Moe - 2005/04/29 11:51

>Wollen sich da einige – vielleicht Trittbrettfahrer – wichtig machen?

Also wenn irgendwelche Blogger schrieben sie hätten 3000 Leser am Tag, nur weil sie einen Nedstat Counter haben der 3000 Pagevies am Tag zählt, oder zb ernsthaft behaupten sie hätten mehr Leser als Spiegel Netzwelt, dann fragt man sich schon ob das reine Wichtigtuerei ist. Oder etwa eine wirklich derart verzerrte Wahrnehmung?

Ansonsten sind die Debatten um "Klau" meist eher peinlich..

Naja und es gibt ja auch Blogger, welche definitiv Streit suchen und dabei mitunter jeglichen Anstand vermissen lassen. Naja, und manchmal scheint man dann auf Kombinationen von Selbstüberschätzung und Agressivität zu treffen. Sachliche Diskussionen sind dann unmöglich, und auch nicht erwünscht.

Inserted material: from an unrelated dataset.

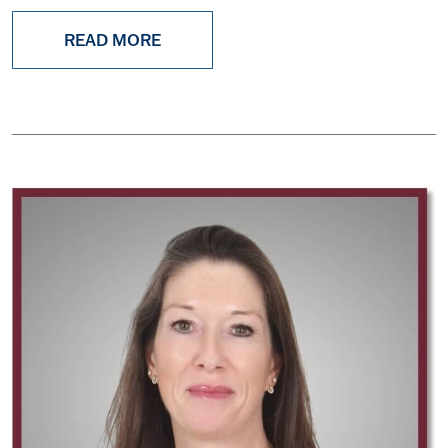
READ MORE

Don Alphonso - 2005/04/29 13:58

Diebe, lieber Moe, sind meistens nicht erpicht darauf, dass man über Klau redet. Das ist eine Konstante in der menschlichen Geschichte, egal wie weit sich Aufklärung und Ethik entwickeln. Und eine sachliche Debatte über Urheberrechtsverletzungen entfällt natürlich, wenn derjenige, der das tut, nichts anderes vorbringt als Behauptungen, er wolle damit die Blogosphäre fördern - und nicht unbedingt Geld von einem Verlag kassieren.
Moe - 2005/04/29 15:22

ungefähr so etwas

... meinte ich ;)

Dass die Debatten über "Klau" eher peinlich sind, meinte ich da der Begriff sehr schnell fällt und unreflektiert verwendet wirdt. Meist aus derselben Ecke heraus - es ist ja nicht so, dass die meisten anderen Blogger diese Ansichten teilen. Wenn es nicht möglich ist, eine Diskussion zu führen ohne jemanden unter der Gürtellinie zu beschimpfen oder bewusst schnell ins Persönliche abzugleiten, dann scheinen die Argumente nicht so sehr gut zu sein.
Mein Lieber.
Jan Soefjer - 2005/04/30 14:42

Und sie sind bei Insight sogar zu blöd, die Umlaute richtig darstellen zu lassen.